TASK STATEMENT: Look over the listing below and report how many of its lines contain the string "unit", with no other words.
##########
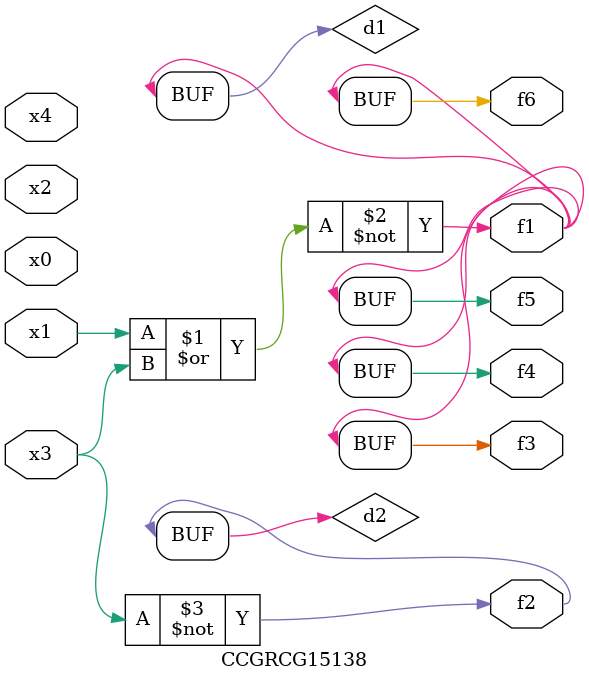
<source format=v>
module CCGRCG15138(
	input x0, x1, x2, x3, x4,
	output f1, f2, f3, f4, f5, f6
);

	wire d1, d2;

	nor (d1, x1, x3);
	not (d2, x3);
	assign f1 = d1;
	assign f2 = d2;
	assign f3 = d1;
	assign f4 = d1;
	assign f5 = d1;
	assign f6 = d1;
endmodule

</source>
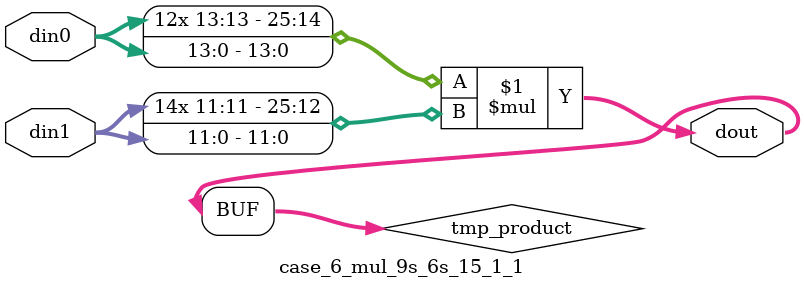
<source format=v>

`timescale 1 ns / 1 ps

 module case_6_mul_9s_6s_15_1_1(din0, din1, dout);
parameter ID = 1;
parameter NUM_STAGE = 0;
parameter din0_WIDTH = 14;
parameter din1_WIDTH = 12;
parameter dout_WIDTH = 26;

input [din0_WIDTH - 1 : 0] din0; 
input [din1_WIDTH - 1 : 0] din1; 
output [dout_WIDTH - 1 : 0] dout;

wire signed [dout_WIDTH - 1 : 0] tmp_product;



























assign tmp_product = $signed(din0) * $signed(din1);








assign dout = tmp_product;





















endmodule

</source>
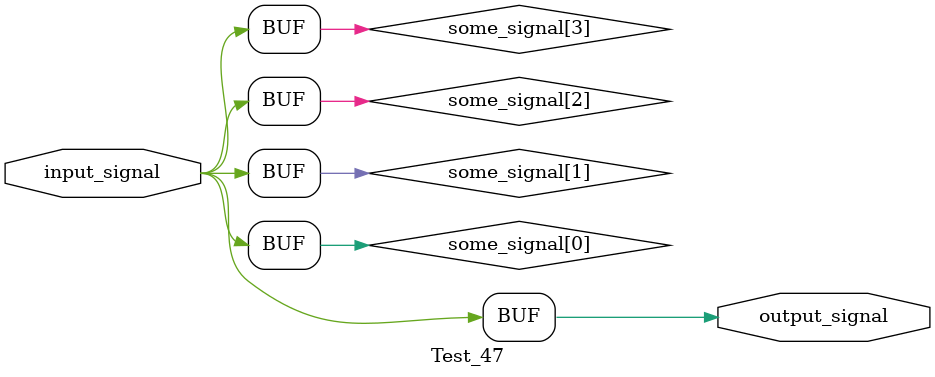
<source format=v>
module Test_47 (
    input input_signal,
    output output_signal
    );
   wire    some_signal[1:0][1:0];
   assign some_signal[0][0] = input_signal;
   assign some_signal[0][1] = some_signal[0][0];
   assign some_signal[1][0] = some_signal[0][1];
   assign some_signal[1][1] = some_signal[1][0];
   assign output_signal = some_signal[1][1];
endmodule
</source>
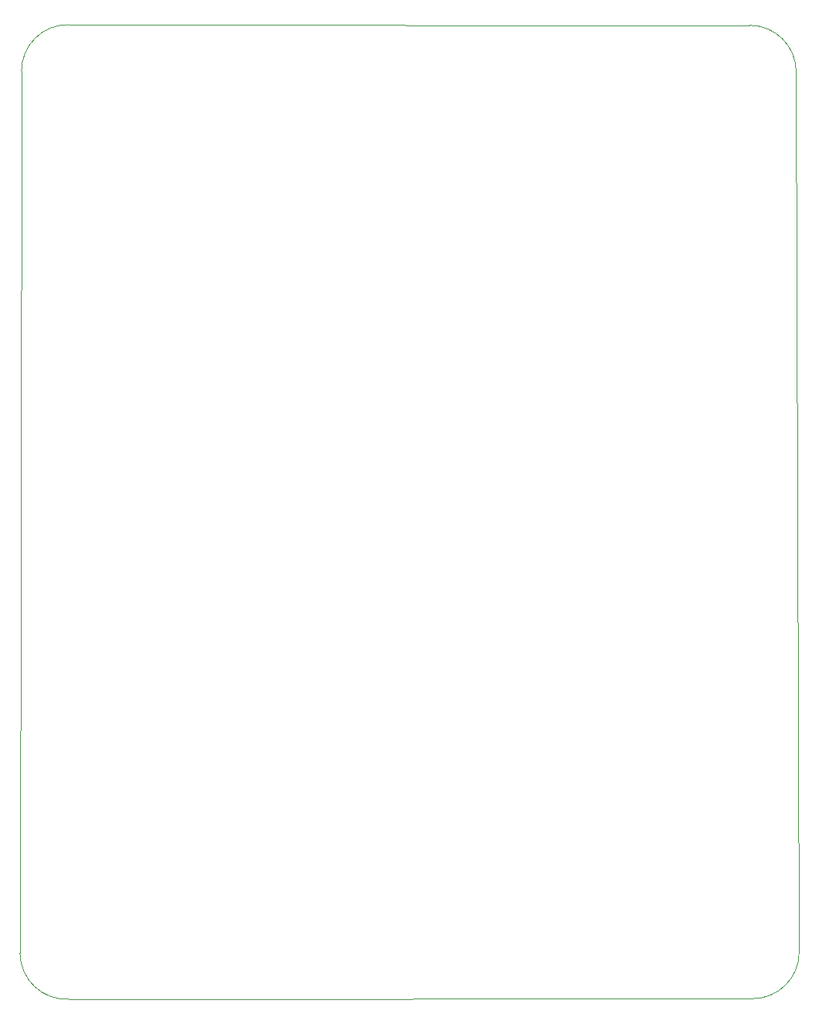
<source format=gbr>
%TF.GenerationSoftware,KiCad,Pcbnew,7.0.8*%
%TF.CreationDate,2024-03-19T23:20:07-04:00*%
%TF.ProjectId,TechDevPCB,54656368-4465-4765-9043-422e6b696361,rev?*%
%TF.SameCoordinates,Original*%
%TF.FileFunction,Profile,NP*%
%FSLAX46Y46*%
G04 Gerber Fmt 4.6, Leading zero omitted, Abs format (unit mm)*
G04 Created by KiCad (PCBNEW 7.0.8) date 2024-03-19 23:20:07*
%MOMM*%
%LPD*%
G01*
G04 APERTURE LIST*
%TA.AperFunction,Profile*%
%ADD10C,0.100000*%
%TD*%
G04 APERTURE END LIST*
D10*
X109651800Y-38100000D02*
G75*
G03*
X104571800Y-43180000I0J-5080000D01*
G01*
X189458600Y-43256200D02*
G75*
G03*
X184378600Y-38176200I-5080000J0D01*
G01*
X104402337Y-139790897D02*
G75*
G03*
X109728000Y-144856199I5071663J-3D01*
G01*
X184708800Y-144805400D02*
G75*
G03*
X189788800Y-139725400I0J5080000D01*
G01*
X104571800Y-43180000D02*
X104402333Y-139790897D01*
X184708800Y-144805400D02*
X109728000Y-144856199D01*
X184048400Y-38176200D02*
X184378600Y-38176200D01*
X109651800Y-38100000D02*
X184048400Y-38176200D01*
X189788800Y-139725400D02*
X189458600Y-43256200D01*
M02*

</source>
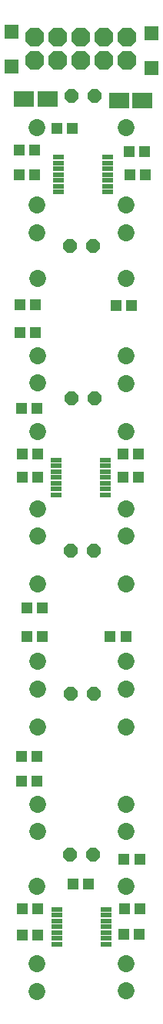
<source format=gbs>
G75*
%MOIN*%
%OFA0B0*%
%FSLAX25Y25*%
%IPPOS*%
%LPD*%
%AMOC8*
5,1,8,0,0,1.08239X$1,22.5*
%
%ADD10R,0.08674X0.06706*%
%ADD11R,0.05131X0.04737*%
%ADD12R,0.06312X0.06312*%
%ADD13R,0.04700X0.02000*%
%ADD14C,0.07296*%
%ADD15OC8,0.08200*%
%ADD16R,0.04737X0.05131*%
%ADD17OC8,0.06000*%
D10*
X0017990Y0396708D03*
X0028227Y0396708D03*
X0059208Y0395959D03*
X0069444Y0395959D03*
D11*
X0017381Y0036565D03*
X0024074Y0036565D03*
X0061482Y0036925D03*
X0068175Y0036925D03*
X0067688Y0233927D03*
X0060995Y0233927D03*
X0063875Y0364151D03*
X0070568Y0364151D03*
X0024091Y0233799D03*
X0017399Y0233799D03*
X0016129Y0364187D03*
X0022822Y0364187D03*
D12*
X0012525Y0410788D03*
X0012525Y0425748D03*
X0073434Y0425173D03*
X0073434Y0410213D03*
D13*
X0054361Y0371661D03*
X0054361Y0369161D03*
X0054361Y0366661D03*
X0054361Y0364161D03*
X0054361Y0361661D03*
X0054361Y0359161D03*
X0054361Y0356661D03*
X0032961Y0356661D03*
X0032961Y0359161D03*
X0032961Y0361661D03*
X0032961Y0364161D03*
X0032961Y0366661D03*
X0032961Y0369161D03*
X0032961Y0371661D03*
X0032025Y0241237D03*
X0032025Y0238737D03*
X0032025Y0236237D03*
X0032025Y0233737D03*
X0032025Y0231237D03*
X0032025Y0228737D03*
X0032025Y0226237D03*
X0053425Y0226237D03*
X0053425Y0228737D03*
X0053425Y0231237D03*
X0053425Y0233737D03*
X0053425Y0236237D03*
X0053425Y0238737D03*
X0053425Y0241237D03*
X0053834Y0047506D03*
X0053834Y0045006D03*
X0053834Y0042506D03*
X0053834Y0040006D03*
X0053834Y0037506D03*
X0053834Y0035006D03*
X0053834Y0032506D03*
X0032434Y0032506D03*
X0032434Y0035006D03*
X0032434Y0037506D03*
X0032434Y0040006D03*
X0032434Y0042506D03*
X0032434Y0045006D03*
X0032434Y0047506D03*
D14*
X0023825Y0057530D03*
X0023857Y0080939D03*
X0023857Y0092750D03*
X0023857Y0126214D03*
X0023896Y0142461D03*
X0023896Y0154272D03*
X0023896Y0187736D03*
X0023896Y0208293D03*
X0023896Y0220104D03*
X0023896Y0253569D03*
X0023900Y0274265D03*
X0023900Y0286076D03*
X0023900Y0319541D03*
X0023781Y0339199D03*
X0023781Y0351010D03*
X0023781Y0384475D03*
X0062220Y0384475D03*
X0062220Y0351010D03*
X0062220Y0339199D03*
X0062213Y0319522D03*
X0062213Y0286058D03*
X0062213Y0274247D03*
X0062361Y0253569D03*
X0062361Y0220104D03*
X0062361Y0208293D03*
X0062308Y0187856D03*
X0062308Y0154392D03*
X0062308Y0142580D03*
X0062219Y0126214D03*
X0062219Y0092750D03*
X0062219Y0080939D03*
X0062377Y0057559D03*
X0062377Y0024094D03*
X0062377Y0012283D03*
X0023825Y0012255D03*
X0023825Y0024066D03*
D15*
X0022840Y0413537D03*
X0022840Y0423537D03*
X0032840Y0423537D03*
X0032840Y0413537D03*
X0042840Y0413537D03*
X0042840Y0423537D03*
X0052840Y0423537D03*
X0052840Y0413537D03*
X0062840Y0413537D03*
X0062840Y0423537D03*
D16*
X0063816Y0373991D03*
X0070509Y0373991D03*
X0064549Y0307694D03*
X0057856Y0307694D03*
X0060916Y0243643D03*
X0067609Y0243643D03*
X0062207Y0165084D03*
X0055514Y0165084D03*
X0061509Y0069192D03*
X0061708Y0047835D03*
X0068401Y0047835D03*
X0068202Y0069192D03*
X0046026Y0058582D03*
X0039333Y0058582D03*
X0024055Y0047709D03*
X0017362Y0047709D03*
X0016884Y0102703D03*
X0016981Y0113281D03*
X0023674Y0113281D03*
X0023577Y0102703D03*
X0026083Y0165066D03*
X0026090Y0177333D03*
X0019398Y0177333D03*
X0019390Y0165066D03*
X0017438Y0243650D03*
X0017053Y0263361D03*
X0016470Y0296097D03*
X0016452Y0308045D03*
X0023145Y0308045D03*
X0023163Y0296097D03*
X0023746Y0263361D03*
X0024130Y0243650D03*
X0022668Y0374684D03*
X0015975Y0374684D03*
X0032333Y0384155D03*
X0039026Y0384155D03*
D17*
X0038581Y0398218D03*
X0048581Y0398218D03*
X0048107Y0333350D03*
X0038107Y0333350D03*
X0038581Y0267652D03*
X0048581Y0267652D03*
X0048344Y0202226D03*
X0038344Y0202226D03*
X0038443Y0140297D03*
X0048443Y0140297D03*
X0048053Y0071085D03*
X0038053Y0071085D03*
M02*

</source>
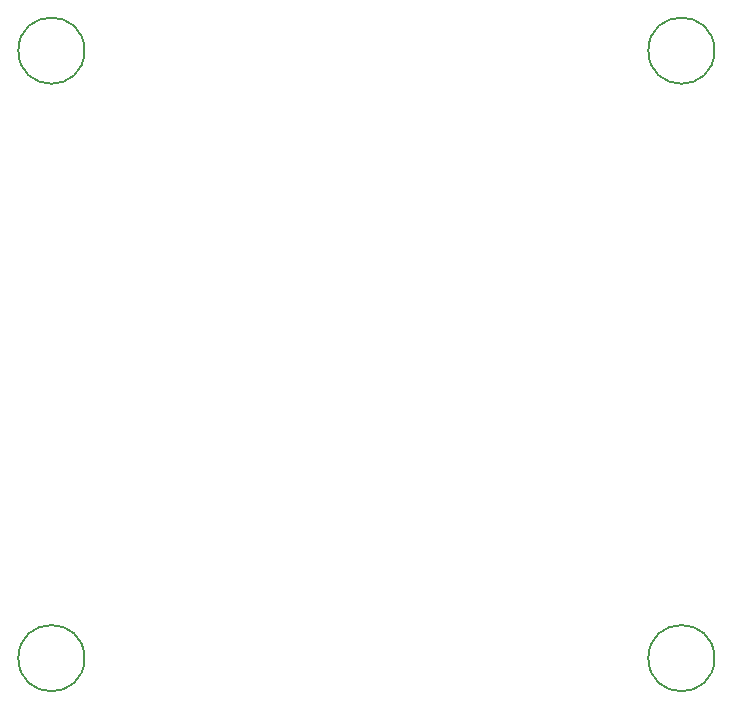
<source format=gbr>
%TF.GenerationSoftware,KiCad,Pcbnew,7.0.1*%
%TF.CreationDate,2024-08-10T04:53:00+08:00*%
%TF.ProjectId,BDST,42445354-2e6b-4696-9361-645f70636258,rev?*%
%TF.SameCoordinates,Original*%
%TF.FileFunction,Other,Comment*%
%FSLAX46Y46*%
G04 Gerber Fmt 4.6, Leading zero omitted, Abs format (unit mm)*
G04 Created by KiCad (PCBNEW 7.0.1) date 2024-08-10 04:53:00*
%MOMM*%
%LPD*%
G01*
G04 APERTURE LIST*
%ADD10C,0.150000*%
G04 APERTURE END LIST*
D10*
%TO.C,A*%
X148215000Y-40005000D02*
G75*
G03*
X148215000Y-40005000I-2800000J0D01*
G01*
%TO.C,B*%
X94875000Y-40005000D02*
G75*
G03*
X94875000Y-40005000I-2800000J0D01*
G01*
%TO.C,C*%
X94875000Y-91440000D02*
G75*
G03*
X94875000Y-91440000I-2800000J0D01*
G01*
%TO.C,D*%
X148215000Y-91440000D02*
G75*
G03*
X148215000Y-91440000I-2800000J0D01*
G01*
%TD*%
M02*

</source>
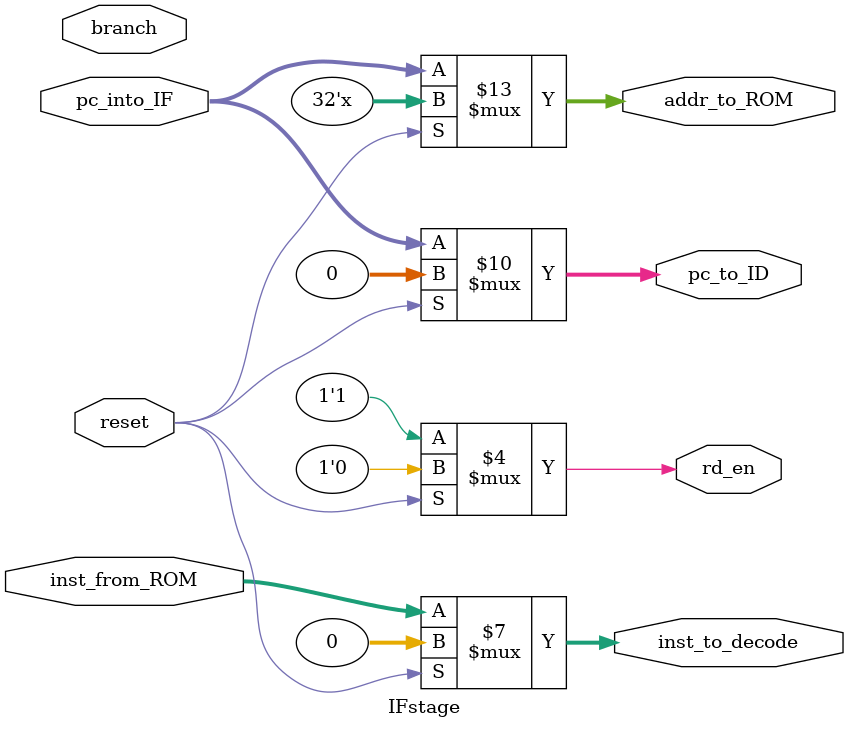
<source format=v>

module IFstage (
    input reset,
    input[31:0] inst_from_ROM, 
    input[31:0] pc_into_IF,
    input branch,
    output reg [31:0] inst_to_decode,
    output reg[31:0] pc_to_ID,
    output reg [31:0] addr_to_ROM,  
    output reg rd_en    //read enable
);





     always @(*) begin
        if(reset==1 ) begin
            pc_to_ID=0;
            inst_to_decode=0;
            rd_en=0;
        end
     


     else begin
        addr_to_ROM = pc_into_IF;
        pc_to_ID = pc_into_IF;
        inst_to_decode= inst_from_ROM;
        rd_en=1;

     end
    end
endmodule
</source>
##########
RESULT OF THIS TASK: 2